Kreuzungen und Mischlinge 

Neben diesen unter allem Vorbehalt ,,Reinrassigen" bevölkern heute noch zahlreiche weitere Kreuzungen zwischen den Urrassen die Welt. Sie gelten inzwischen zwar nicht mehr als Mischlinge oder Bastards, sondern ihre Besitzer sind häufig der Meinung, diese Rasse, aus der ihr Hund stammt, sei schon seit Jahrhunderten da. Zudem gibt es sogar ,,reinrassig" gezüchtete Gebrauchshunderassen, die von den Zuchtverbänden nicht oder noch nicht anerkannt sind, so dass sie streng nach den Regeln ebenfalls als Bastarde zu bezeichnen wären. Beispiele dafür sind der Fox­hound und der Otterhund.

Die häufigste ,,Hunderasse" auf der Welt dürften die Mischlinge sein, häufig ver­spottet, meist aber von ihren Besitzern heiß geliebt. Wenn man so will, sind sie ge­nau so ,,reinrassig" wie der edle Abkömmling irgend einer seltenen Züchtung, von denen ein Welpe mehrere tausend Mark kostet, denn was machen schon ein paar Jahrhunderte oder gar nur Jahrzehnte aus, wenn man bedenkt, wie lange der Hund schon in der Gesellschaft des Menschen lebt. Und manche Hunderasse mag entstanden sein, weil man bei einerzufälligen Kreuzung auf einmal Merkmale entdeckte, die dem Menschen wertvoll erschienen. Warum sollte also der Besitzer eines Mischlings also nicht seinen geliebten Pudel-Mops-Dackel-Spitz-Windhund als ,,Tibetanischen Tempelhund" vorstellen.  Als der Mensch anfing, Rassen von Hunden heranzuzüchten, kam es ihm dabei nicht auf die Abstammung an, wie heute, sondern vor allem darauf, bestimmte Eigenschaften und Merkmale zu verstärken, andere zu unterdrücken, weil er die Hunde für bestimmte Zwecke einsetzen wollte. So ist es klar, dass ein Hund, der für die Dachs- oder Fuchsjagd kleiner sein muss, als einer, der zur Hirschhatz eingesetzt wird, weil er ja in den Dachsbau hinein muss, um diesen aus seinem Bau herauszu­treiben. Größe wäre hier sogar hinderlich.

Dem Boxer hingegen hat man beispielsweise die lange Nase bewusst durch Kreu­zung weggezüchtet. Er sollte nämlich für die Bärenjagd dienen. Wenn sich der Hund aber in dem Bärenfell verbeißt, würde er in dem dichten und dicken Pelz jäm­merlich ersticken, säße nicht die Nase an der Oberseite der kurzen Schnauze. Da die Jagd schon immer eine Sache des Adels war, war auch die Hundezucht Angelegenheit dieses Standes. Die Tiere wurden weitgehend nach den Bedürfnis­sen der ,,Hohen Herren" herangezüchtet, wenn es auch im bäuerlichen Bereich eine Zucht gab, die aber normalerweise nur auf Hüte- und Wachhunde wert legte.

Erst wesentlich später in der Entwicklung der Menschheit, nämlich dann, als sich Kulturen gebildet haften, denen Luxus etwas Selbstverständliches waren, kam der Mensch auf die Idee, Hunde nach seinem Schönheitsideal zu züchten.
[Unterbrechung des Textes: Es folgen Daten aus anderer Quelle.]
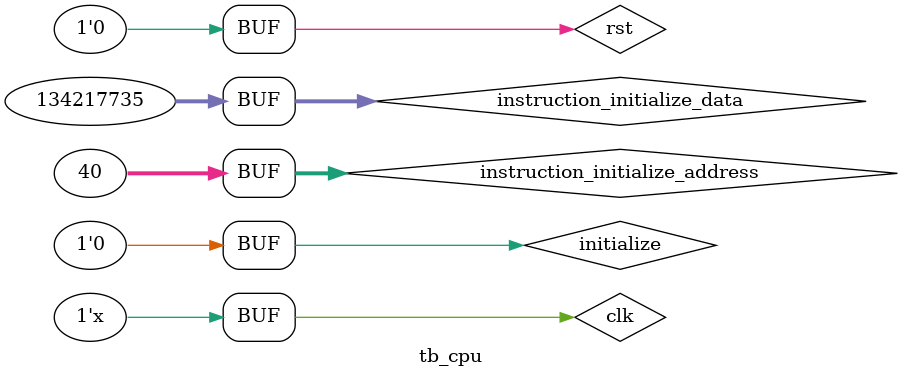
<source format=v>
`timescale 1ns / 1ns


module tb_cpu;

	// Inputs
	reg rst;
	reg clk;
	reg initialize;
	reg [31:0] instruction_initialize_data;
	reg [31:0] instruction_initialize_address;
    wire [31:0] BMux;
    wire [31:0] LMOut; 
    wire [31:0] ALUOut; 

	// Instantiate the Unit Under Test (UUT)
	cpu uut (
		.rst(rst), 
		.clk(clk), 
		.initialize(initialize), 
		.instruction_initialize_data(instruction_initialize_data), 
		.instruction_initialize_address(instruction_initialize_address),
	    .BMux(BMux),
	    .LMOut(LMOut),
	    .ALUOut(ALUOut)
	);

	initial begin
		// Initialize Inputs
		rst = 1;
		clk = 0;
		initialize = 1;
		instruction_initialize_data = 0;
		instruction_initialize_address = 0;

		#100;
      
		instruction_initialize_address = 0;
		instruction_initialize_data = 32'b000000_00000_00010_00001_00000_10_0000;      // ADD R1, R0, R2
		#20;
		instruction_initialize_address = 4;
		instruction_initialize_data = 32'b000000_00100_00100_01000_00000_10_0010;      // SUB R8, R4, $4
		#20;
		instruction_initialize_address = 8;
		instruction_initialize_data = 32'b000000_00101_00110_00111_00000_10_0101;      // OR R5, R6, 7
		#20;
		instruction_initialize_address = 12;
		instruction_initialize_data = 32'b101011_00000_01001_00000_00000_00_1100;      // SW R9, 12(R0)
		#20;
		instruction_initialize_address = 16;
		instruction_initialize_data = 32'b100011_00000_01100_00000_00000_00_1100;      // LW R12, 12(R0)
		#20	
      instruction_initialize_address = 20;
		instruction_initialize_data = 32'b000100_00000_00000_11111_11111_11_1111;      // BEQ R0, R0, -1
		
		#20;
		instruction_initialize_address = 24;
		instruction_initialize_data = 32'b000000_00001_00010_00000_00000_10_1010;      //  SLT R0, R1 , R2 (20) 
		
		
		#20;
		
		instruction_initialize_address = 28;
		instruction_initialize_data = 32'b001000_00100_00001_1100101010111100;      // ADDI R1 , R4 (40), 4'hcabc =
		
		#20;
		
		instruction_initialize_address = 32;
		instruction_initialize_data = 32'b000101_00000_00101_00000_00000_00_0001;      // BNE R0, R5, 1
		
		#20;
		
		instruction_initialize_address = 36;
		instruction_initialize_data = 32'b001111_00000_00100_1100101010111100;      // LUI R4, 4'hcabc
		
		 #20;
		
		instruction_initialize_address = 40;
		instruction_initialize_data = 32'b000010_00000_00000_00000_00000_00_0111;      // J 7

		#50;
		initialize = 0;
		rst = 0;
		
	end
      
always
#5 clk = ~clk;
endmodule


</source>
So tauchen die sogenannten Schoßhunde erst relativ spät auf. Und etwa in der Mitte des 18. Jahrhunderts bildeten sich dann auch die ersten Zuchtverbände, die Merk­male und Eigenschaften der einzelnen Rassen festlegten, heute erarbeiten nationa­le und internationale Verbände die Standorts, nach denen bei Rasse-Ausstellun­gen Punkte vergeben und Sieger gekürt werden. Wobei allerdings nicht vergessen werden darf, dass es bei diesem ,,Geschäft" neben der Ehre der Züchter auch um riesige Summen geht. Wie dem auch sei, der Hund - reinrassig oder nicht - ist seit Jahrtausenden der beste Kamerad des Menschen, häufig auch sein bester Helfer.